Les relations nous offrent une chance non seulement de développer un profond sentiment de connexion avec un autre être humain, mais aussi une opportunité de nous connaître. Ces deux éléments font partie intégrante de l'expérience humaine.

Et en tant que personnes sensibles, nous ressentons non seulement l'intensité de la douleur, mais aussi l'intensité de la joie.

Pourtant, réguler notre empathie est essentiel pour empêcher le flot d'émotions de submerger notre capacité à faire face et à prendre soin de notre bien-être.

Si nous voulons cesser d'absorber les bagages émotionnels des autres, tout commence par prendre soin de nos besoins physiques, sociaux, mentaux, émotionnels et spirituels.
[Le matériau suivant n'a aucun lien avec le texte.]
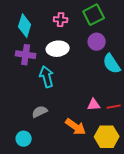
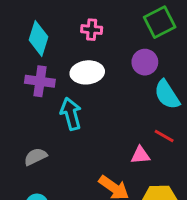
green square: (94, 15) -> (160, 22), moved
red line: (114, 107) -> (164, 136), moved, turned 40
gray semicircle: (40, 112) -> (35, 157), moved

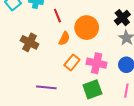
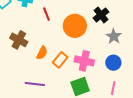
black cross: (122, 18) -> (101, 15), moved
orange semicircle: (64, 39) -> (42, 53), moved

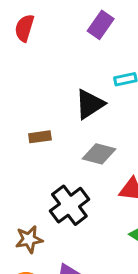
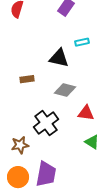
black triangle: (90, 104) -> (59, 58), turned 45

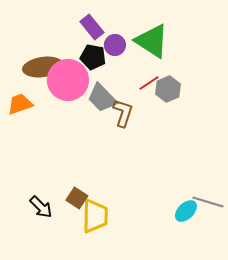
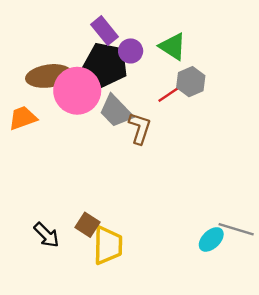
green triangle: (152, 41) -> (173, 46), size x0.7
black pentagon: (93, 57) -> (106, 65), size x1.5
gray hexagon: (168, 89) -> (191, 82), moved

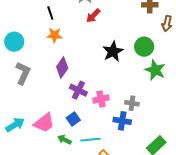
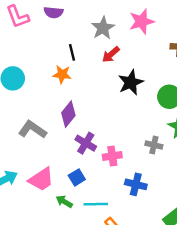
black line: (50, 13) -> (72, 52), moved
black star: (113, 51) -> (131, 82), moved
gray L-shape: (23, 73) -> (32, 130), moved, turned -85
gray cross: (132, 103) -> (154, 145), moved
Je sais que cela ressemble au monde entier à l'idée de prendre soin de soi, mais il y a une raison à cela.

Lorsque notre propre système immunitaire ou notre énergie est épuisée, nous devenons une éponge parfaite pour calmer les émotions. Nous devons prendre soin de nous pour éviter l'absorption en premier lieu.

1. Lorsque vous remarquez une émotion intense, commencez par indiquer ce que vous ressentez.
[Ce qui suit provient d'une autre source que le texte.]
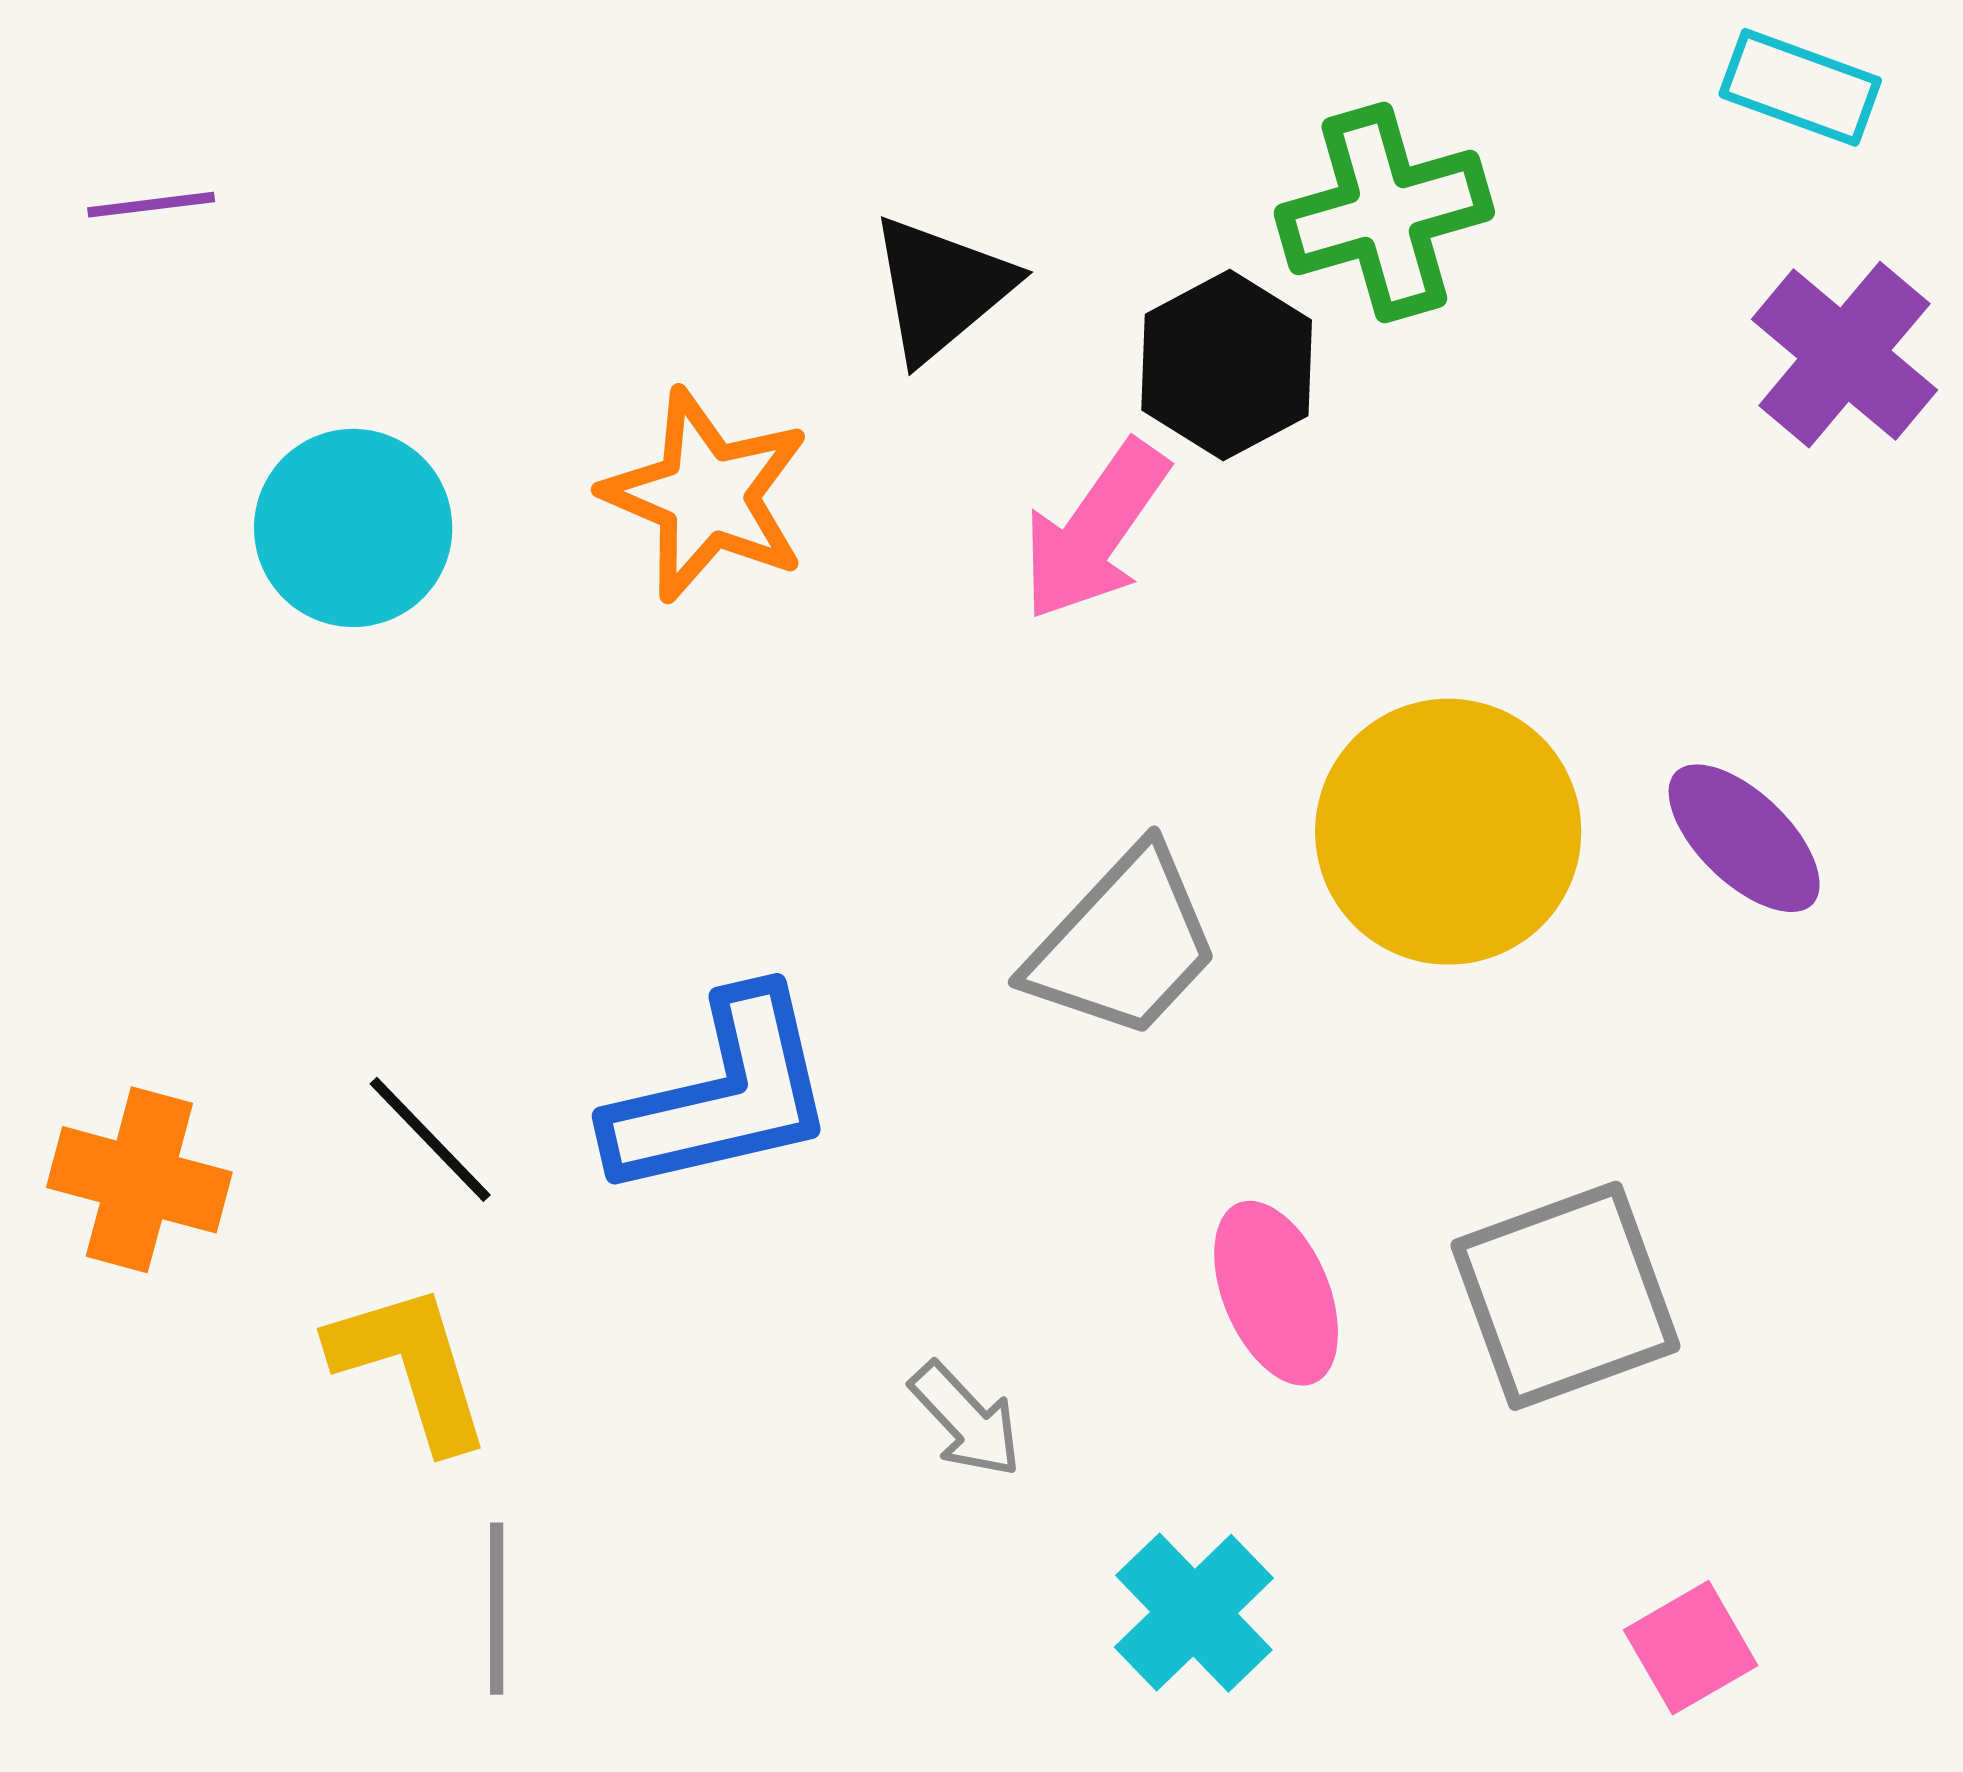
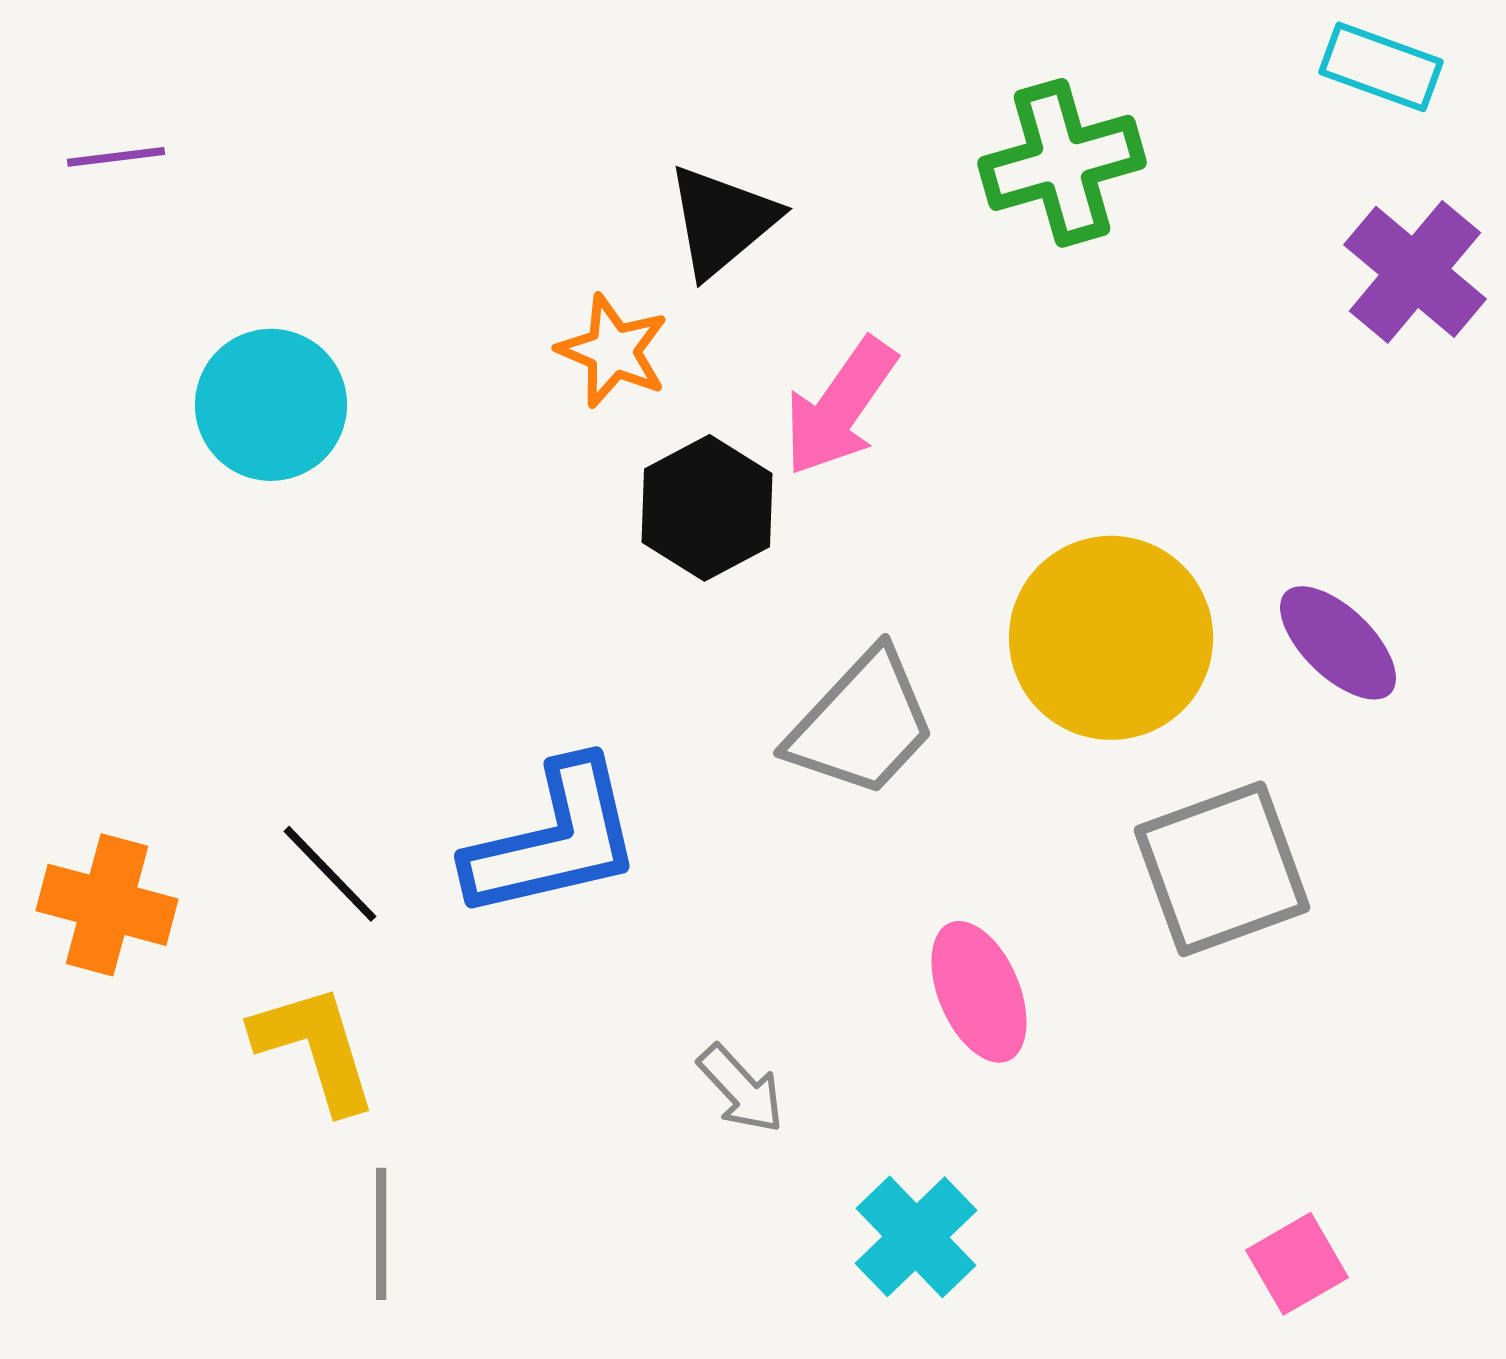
black hexagon: (1227, 365) -> (707, 508), moved
orange star: (706, 495) -> (613, 351), moved, size x0.7
gray square: (1566, 1296) -> (1222, 869), moved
L'étiquetage aide à nous mettre dans un état de pause, ce qui peut nous aider à nous éloigner un peu de l'expérience émotionnelle pendant un moment.

2. Demandez-vous si ce que vous ressentez est le vôtre, celui de quelqu'un d'autre ou un mélange des deux.
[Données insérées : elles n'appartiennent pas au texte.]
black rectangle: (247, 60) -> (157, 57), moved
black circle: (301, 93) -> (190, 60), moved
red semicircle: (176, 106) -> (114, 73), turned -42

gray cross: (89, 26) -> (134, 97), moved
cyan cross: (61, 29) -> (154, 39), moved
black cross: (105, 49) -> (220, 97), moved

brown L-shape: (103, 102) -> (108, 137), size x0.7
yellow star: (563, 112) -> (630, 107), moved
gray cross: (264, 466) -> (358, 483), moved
Il peut parfois être difficile de discerner la différence. Une approche que j'aime adopter est que si je pense que je peux ressentir les «trucs» d'une personne en particulier, j'imagine la personne complètement entière, satisfaite et pleine de lumière. Ensuite, je reviendrai sur ma propre expérience et je verrai si je ressens toujours la même chose.

Cela s'est joué lors d'une récente perte dans ma vie. Pendant que je vivais mon propre chagrin, lorsque mon parent qui était le plus proche de cette personne a commencé à guérir, j'ai réalisé qu'une grande partie de ma tristesse s'est également dissipée.

3. Au moment où vous vous surprenez à ressentir des émotions qui ne sont pas les vôtres, faites prendre conscience de ce qui se passe en vous.

Il peut être utile de vous dire le mot «compassion» comme un moyen de vous concentrer intentionnellement sur ce que vous pouvez faire pour vous soutenir plutôt que de vous laisser dominer par l'émotion.

4. Respirez profondément et remarquez où vous vous sentez le plus calme, ancré ou neutre dans votre corps.

Cela peut être aussi simple que votre orteil ou votre doigt. Portez votre attention sur cet endroit de votre corps et permettez-lui d'être une force de centrage pour vous maintenir à la terre pendant que vous traitez et libérez tout sentiment que vous pourriez avoir absorbé. Parfois, le simple fait d'avoir un endroit calme dans notre corps peut servir de ressource lorsque le reste d'entre vous se sent dépassé.

5. Rendez-lui les émotions de l'autre personne.

Il n’est pas de votre responsabilité de porter la détresse émotionnelle des autres, et tout aussi important, cela n’aide absolument personne. Essayez de vous dire: «Je laisse aller cette douleur émotionnelle qui n'est pas la mienne maintenant.» N'oubliez pas que d'autres personnes doivent suivre leurs propres processus pour grandir.

6. Utilisez la visualisation pour libérer complètement les émotions.

Je trouve que cela m'aide à visualiser une cascade qui coule dans mon corps comme une libération finale de toute crasse émotionnelle résiduelle que je pourrais porter.

Au centre de toutes les étapes ci-dessus se trouve la sensibilisation à savoir quand nous nous permettons d'absorber et d'adopter des outils pour réduire cette propension. En tant que personne sensible, votre empathie est un cadeau dont le monde a besoin. C'est à chacun de nous de canaliser notre empathie vers une plus grande compassion afin que nous puissions rester forts et bien.

À propos de Melissa Renzi

Melissa Renzi est travailleuse sociale agréée et professeure de yoga certifiée informée sur les traumatismes. Elle aide les âmes sensibles à transformer l'anxiété et à cultiver un amour-propre durable. Elle dirige des retraites mondiales conçues pour les femmes, les introvertis et les personnes très sensibles qui se concentrent sur le renouvellement des soins personnels et l'approfondissement de notre connexion avec le monde naturel. Accédez à son Guide des relations avec les personnes très sensibles pour des outils concrets afin de créer des relations intimes et épanouissantes.